[[ DOCUMENT EXTRACT open ]]

I’ll tell you one thing about a cat in her prime: she can go from zero to sixty and back to nonchalant in less time than it takes for a Christmas tree to fall down. We know this because of a particularly arresting display during Tater’s first Christmas with us. We were two rooms away from the tree when she barreled in like a sentient pipe-cleaner and sat down and started licking her paw. Then came the thump of the decked-out tree in all its jangly glory. That puts her at not quite 9.8 meters per second per second, because the tree stand was probably doing its level best to hang on before throwing in the towel.
In any case we have a good idea how fast a motivated cat can travel. The speed of the feline sympathetic nervous system in engaging the arrector pili muscles to produce horripilation (a.k.a. pipe-cleanerage) is, if anything, even faster.
No Christmas trees since that first Year of our Tater have been so much as glanced at by that cat, but the entire scene came back in vivid memory this last New Year’s Eve. We were observing our New Year’s tradition (ignoring New Year’s) when there came a tremendous if muffled thud from the other side of the house and the cat showed up totally pipe-cleanered. Our Christmas tree this year was only two feet tall. The cat was now two feet wide. You could clean out a dryer vent with her tail.
“What was THAT?” Dave wanted to know.
I didn’t want to know. Only thing I could imagine was there was some sort of rodent incident in the other room and something big got thumped down, and I did not care to speculate on the size of the rodent that might have been involved. I can barely contend with ants; I do not want to have a house capybara situation.

[[ DOCUMENT EXTRACT closed ]]

In the text above about the cat and the Christmas tree, rewrite the part that opens with "No Christmas trees" and closes with "with her tail.", changing "dryer vent" to "lint trap".

[[ DATA open ]]

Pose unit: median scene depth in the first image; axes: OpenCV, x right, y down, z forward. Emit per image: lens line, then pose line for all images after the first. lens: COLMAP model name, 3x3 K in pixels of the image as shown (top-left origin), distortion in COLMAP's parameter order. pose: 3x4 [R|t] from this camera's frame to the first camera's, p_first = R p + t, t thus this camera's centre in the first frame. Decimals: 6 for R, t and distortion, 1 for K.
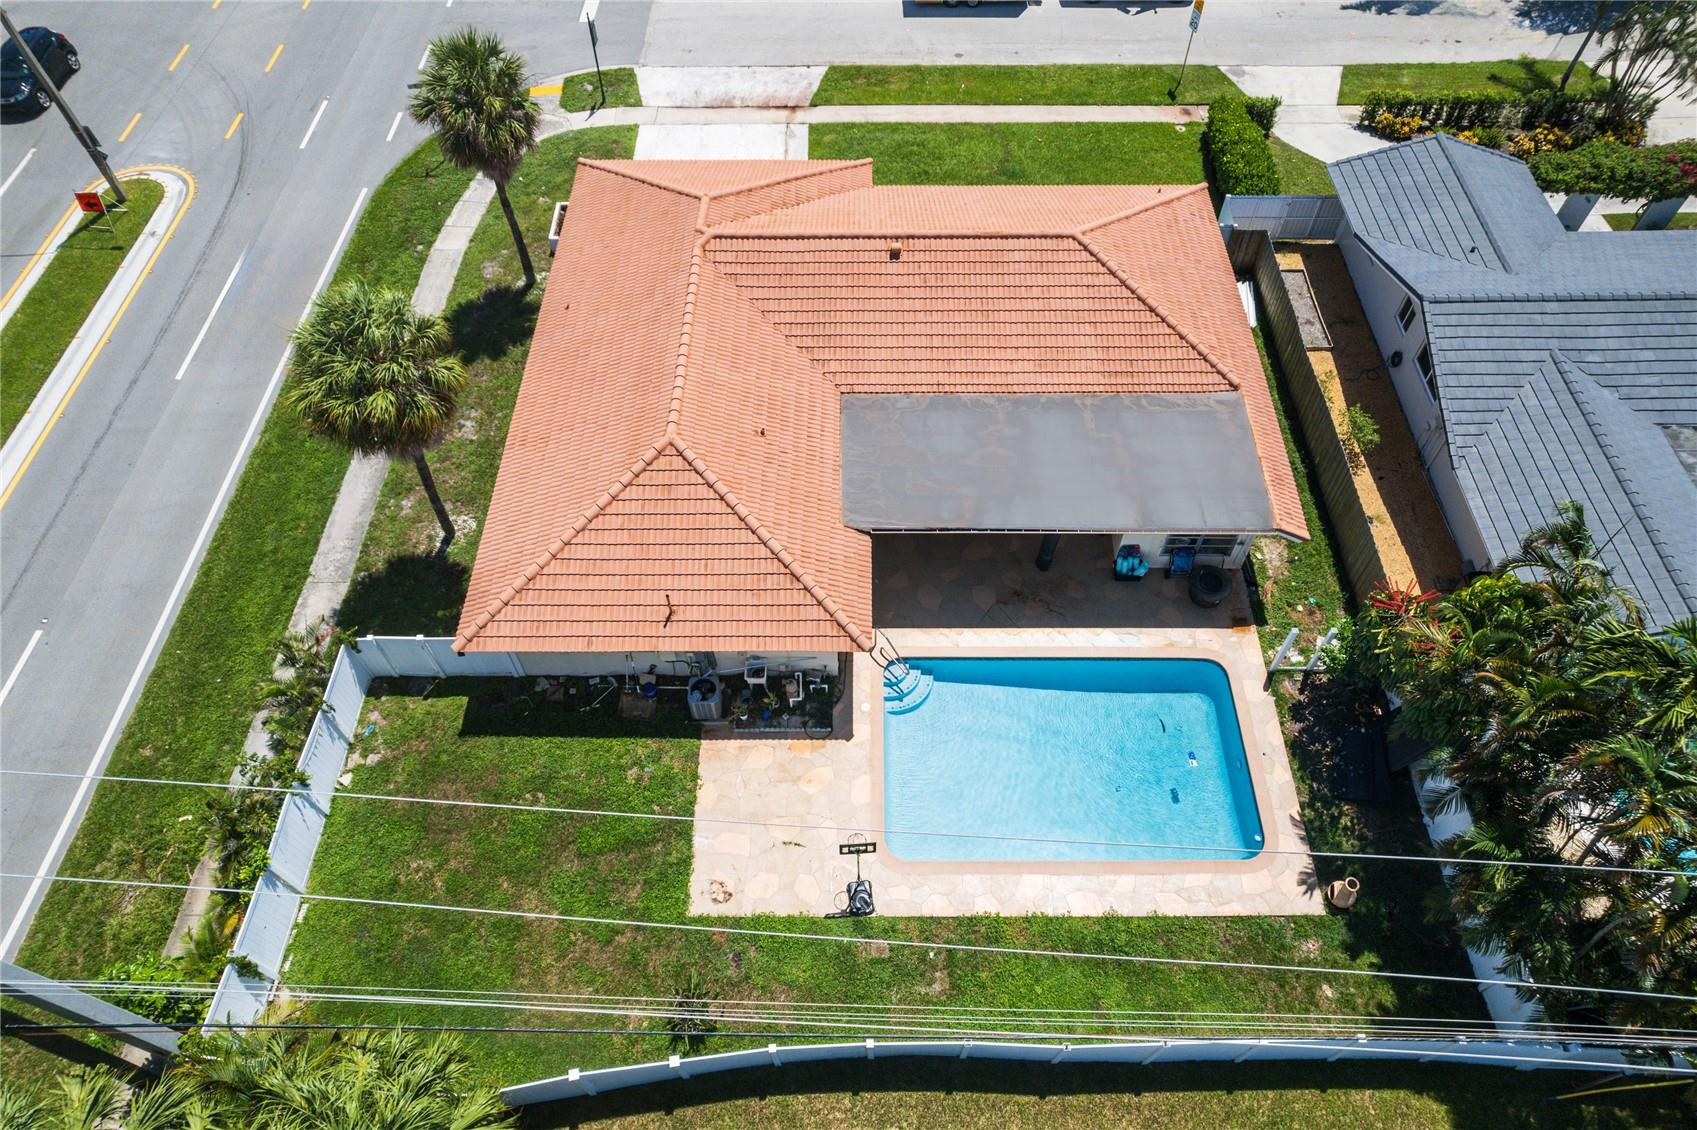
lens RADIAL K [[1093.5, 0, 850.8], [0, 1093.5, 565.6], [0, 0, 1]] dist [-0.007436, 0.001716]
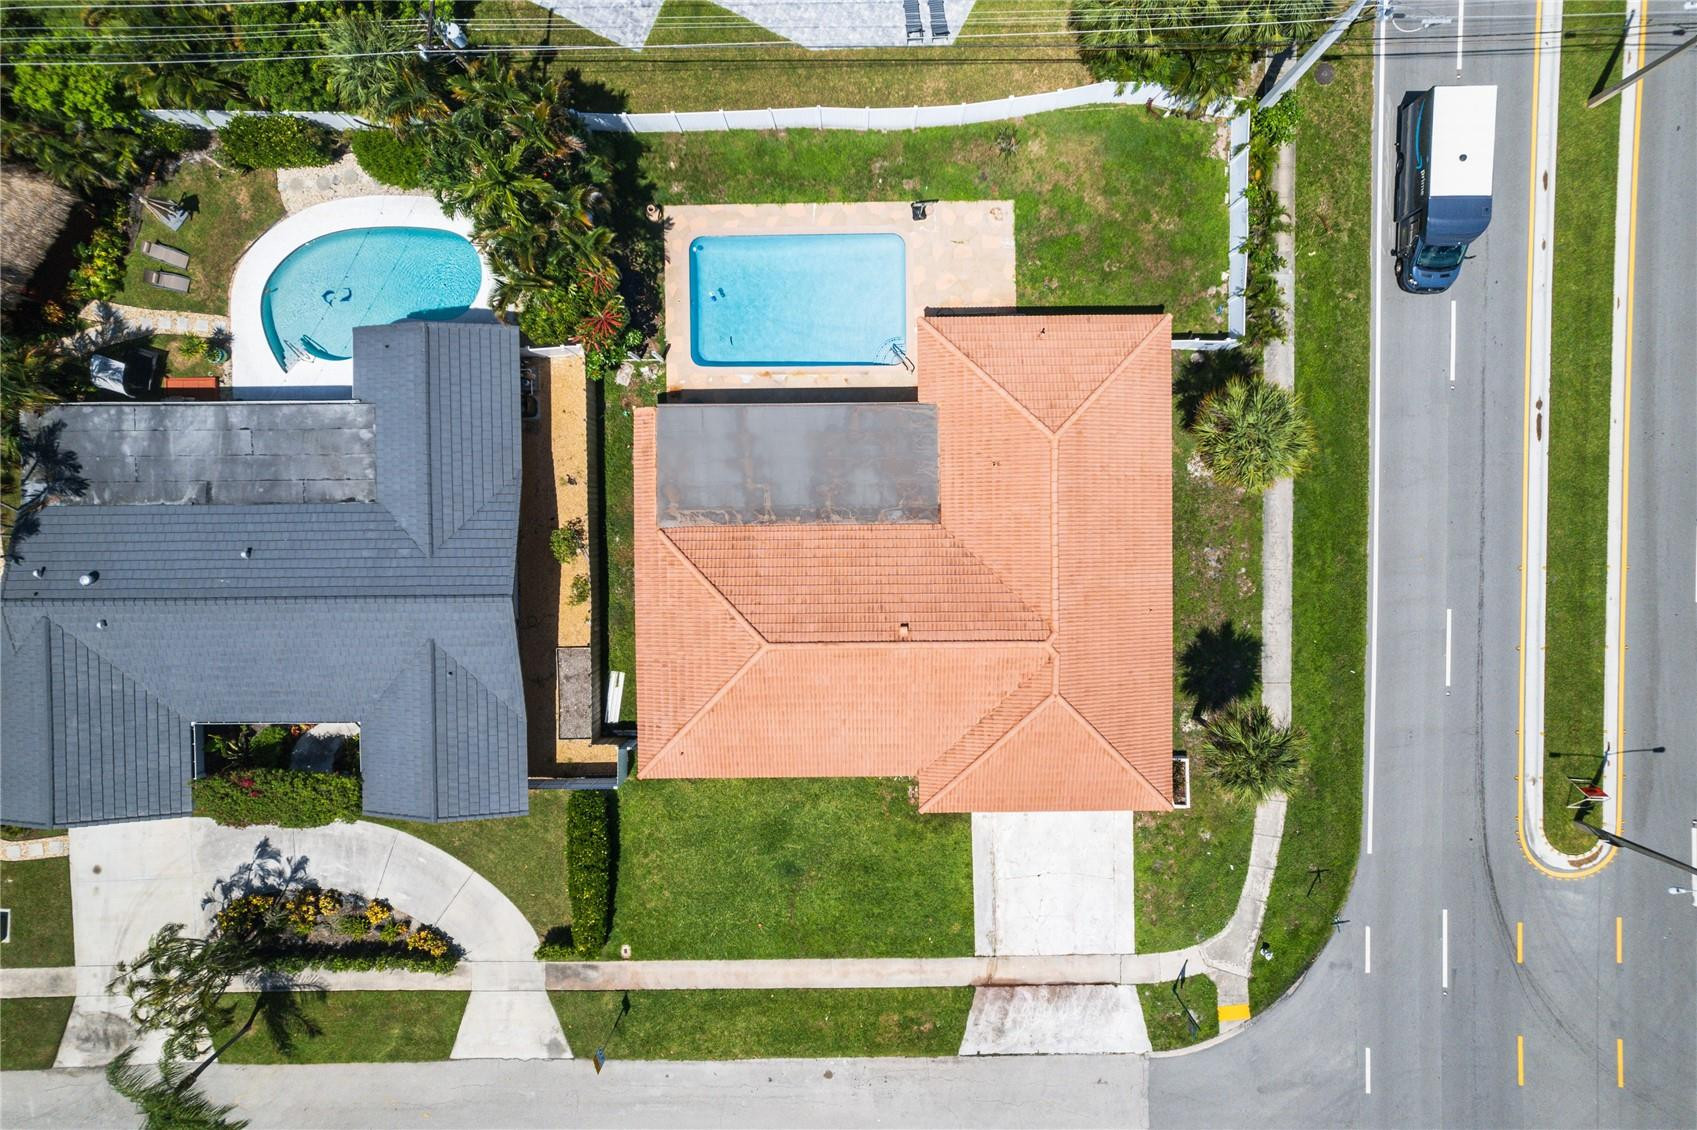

[[ DATA closed ]]

■ WRITTEN SOLUTION ■
No Christmas trees since that first Year of our Tater have been so much as glanced at by that cat, but the entire scene came back in vivid memory this last New Year’s Eve. We were observing our New Year’s tradition (ignoring New Year’s) when there came a tremendous if muffled thud from the other side of the house and the cat showed up totally pipe-cleanered. Our Christmas tree this year was only two feet tall. The cat was now two feet wide. You could clean out a lint trap with her tail.